If Seattle goes into this game with any misplaced confidence, they could very well walk out of Qwest Field with a 4-4 record, a season in jeopardy, and a great many lingering questions.
Denis Savage: What are teams running effectively against your defense through the first half of the year? Is it short passes or are teams hitting the deep routes?
Doug Farrar: Every team gives up short passes – especially teams that run Cover-2 and Tampa-2 scheme derivations like the Seahawks do. Problem is, such defenses, with safeties backed up into the next county at times, are designed to prevent the big play. Seattle has given up 19 plays of 25 yards or more through seven games. Players are missing assignments and tackling poorly. The lack of pass rush is giving opposing quarterbacks far too much time to find the inevitably open man.
Straight vertical routes are especially effective – just use your speed off the line, beat the cornerback, and get the ball easily in your hands before the safety (who is almost certainly late to the party) arrives.
Denis Savage: Is your team in survive mode now – win what you can and then make the run and peak when Hasselbeck and Alexander return to the field?
Doug Farrar: Honestly, I think the “survive mode” goes all the way back to the beginning of the season. This is not a team that has looked dominant for any stretch of time – unless you count the first three quarters of the New York Giants game, when Seattle had the G-men in a death grip with a 42-3 lead, Of course, you’d also have to include the 4th quarter of that game, when the Seahawks gave up 27 points (no, that is not a typo) in less than 15 minutes. Even in victory, this team hasn’t really been running full throttle. There are intermittent slivers of greatness, and corresponding falls into mediocrity.
“Peaking” isn’t the issue.
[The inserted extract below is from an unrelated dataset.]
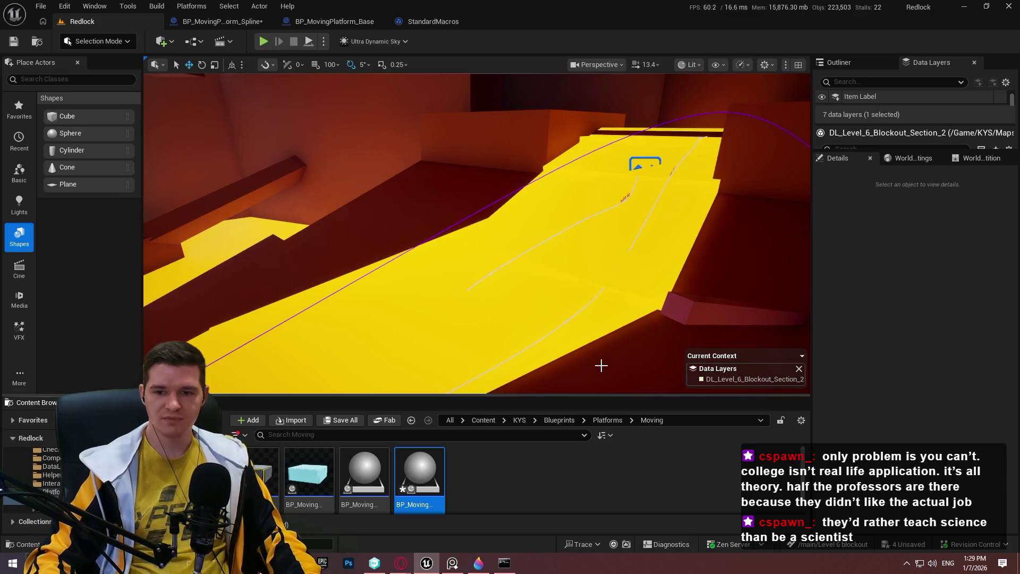
{"action": "left_click_drag", "start_coordinate": [610, 257], "coordinate": [776, 262]}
What this team needs is consistency.
Denis Savage: For the fantasy football fan in all of us, how is Jerramy Stevens progressing since returning from injury? Can we expect the numbers to go up?
Doug Farrar: Stevens missed the first five games of the regular season with a torn meniscus in his left knee, which he suffered in August. Last week’s loss to the Chiefs was the first time all season we saw him catch any passes. Certainly, he has all the tools to be one of the NFL’s elite tight ends – he’s 6’7”, 265 pounds, with the speed and agility of a wide receiver. Through his pro career, it has taken him longer than it should have to get his head on straight. More than ever, the Seahawks need him as a safety valve for their quarterbacks, a red zone threat in claustrophobic situations, and a willing blocker in certain schemes.
He’s not a guy I’d ever draft until he put up serious numbers through an entire season, just because there are so many options at the position these days, and I’ve been waiting so long for him to live up to his potential. In 2006, I really want him to prove me wrong.